In much of North America, houses are built with concrete basements that are often delivered as unfinished spaces used for storage. And if they are finished, they are often second-rate spaces with low ceilings, tiny windows, and poor air quality. It’s a big load of concrete and foam that nobody sees, that lies beneath the surface, contributing to the upfront carbon emissions that may sink us all.
That’s why I was surprised, once again, by a recent post where Builders for Climate Action calculated that 35.5% of the carbon emissions from homes were from the concrete that forms the footings, foundation walls, and slabs that make up the basement and hold up the house. Another 15% is in the insulation, much of which is rigid foam wrapping the basement. As much as 50% of the carbon footprint of the house is unseen, below grade. An earlier EMBARC study of houses in Ontario, Canada, put it at 60%.

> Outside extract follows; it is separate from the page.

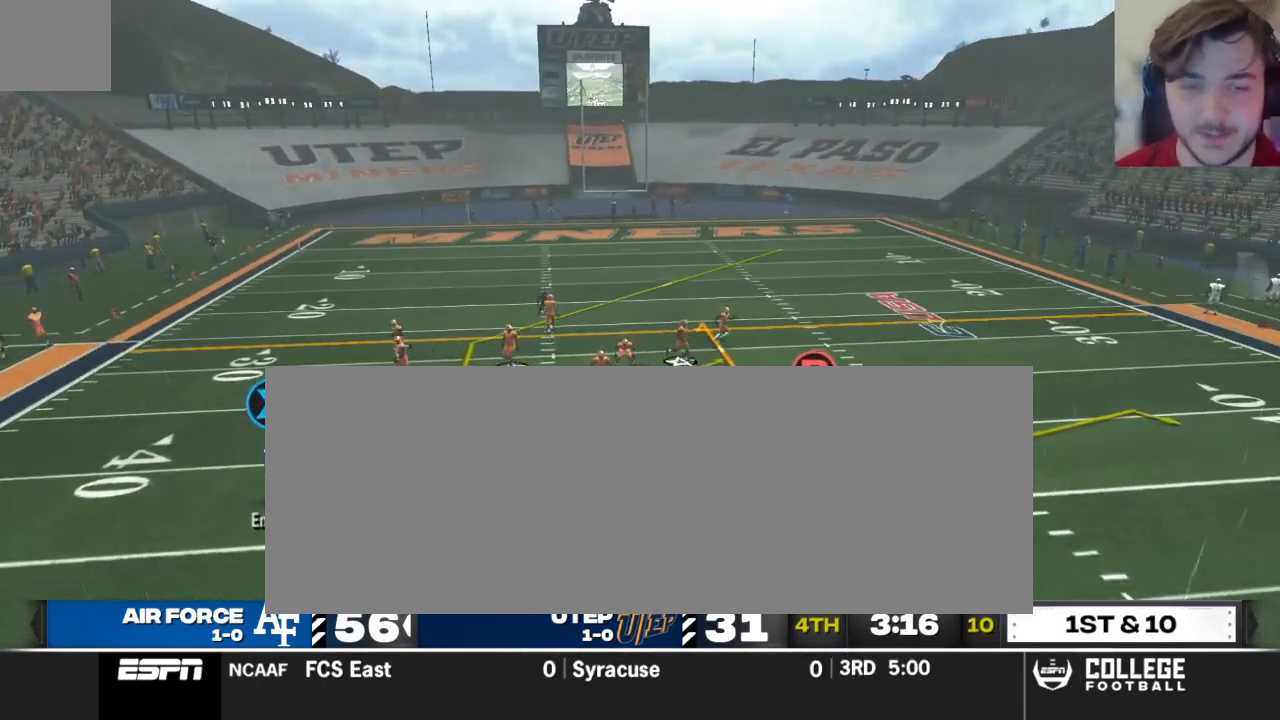
{"buttons": ["R2"], "left_stick": "center", "right_stick": "up", "events": []}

Even more egregious is the situation in high-rise buildings, especially the modern green mass timber ones like the new Apex Center designed by William McDonough + Partners. Its concrete parking structure ends up being the vast majority of its upfront carbon. Because the building is all-electric and powered by renewables and designed for disassembly, that concrete parking structure ends up being almost the entirety of its full life-cycle emissions. I concluded, “As always, it is the cars that are killing us.”
This is what Vancouver-based designer and builder Byrn Davidson and Seattle-based architect Mike Eliason have called “the embodied carbon iceberg” that lies beneath the surface of our greenest buildings. In fact, the greener the building, the bigger the impact.
In an earlier post, “How Homes for Cars Can Emit as Much Carbon as Homes for People,” I quoted Kelly Alvarez Doran, then a visiting professor at the John H. Daniels Faculty of Architecture, Landscape, and Design at the University of Toronto (my alma mater), who noted the impact of the underground parking. Alvarez Doran said, “Foundation works, underground parking structures and below-grade floor area have disproportionate impacts on a project’s embodied carbon. For mid-rise and high-rise structures, between 20% to 50% of each project’s total volume of concrete was below grade.” For buildings with wood above grade, it hits 90%.
Alvarez Doran told Treehugger at the time that we have to change the way we think about buildings and even the way we teach architecture and design.
I am not the first to notice it is particularly galling that we are building all these fancy mass timber green buildings for people and loading them up with what Vancouver building scientist Monte Paulsen calls “carbon bombs” that are housing cars.
The University of Toronto’s Shoshanna Saxe gets it too. Whether they are on the road or in the garage, cars are killing us with their upfront carbon emissions.
Buildings take years to design and years to construct, and of course have a lifespan that goes on for years after that. Every single kilogram of carbon dioxide (CO2) that is emitted in the making of the materials for that building—the upfront carbon emissions—goes against that carbon budget, that ceiling that we can’t break if we are going to stay under 1.5 or 2 degrees Celsius. So do the emissions from every gallon of fossil fuel used to drive to that building.
There are a number of things that could be done to shrink the carbon iceberg. The quickest and easiest being the elimination of parking requirements; one could also reduce the parking requirements to the point that it can be done with surface parking, as they did at Timber House, a building we recently covered. One would also need to make it possible to live without a car, with a good bike, e-bike, micromobility, and transit options.
In the residential sector, there are also many options, including simpler building form factors, multistory designs that have fewer basements per unit of floor area, or simply eliminating basements altogether. I have also admired homes that are built on stilts.
However, the best way to reduce the amount of concrete for housing is to put more units in each basement by building rowhouses or plexes and sharing the concrete among more units. This will also get the density up to the point where you won’t need as much parking.
The embodied carbon iceberg from concrete in basements and parking structures really is like the iceberg that sank the Titanic. Most of it is invisible, it’s bigger than we know, and yet we just cruise along, enjoy the ride, and ignore the risk. It will not end well.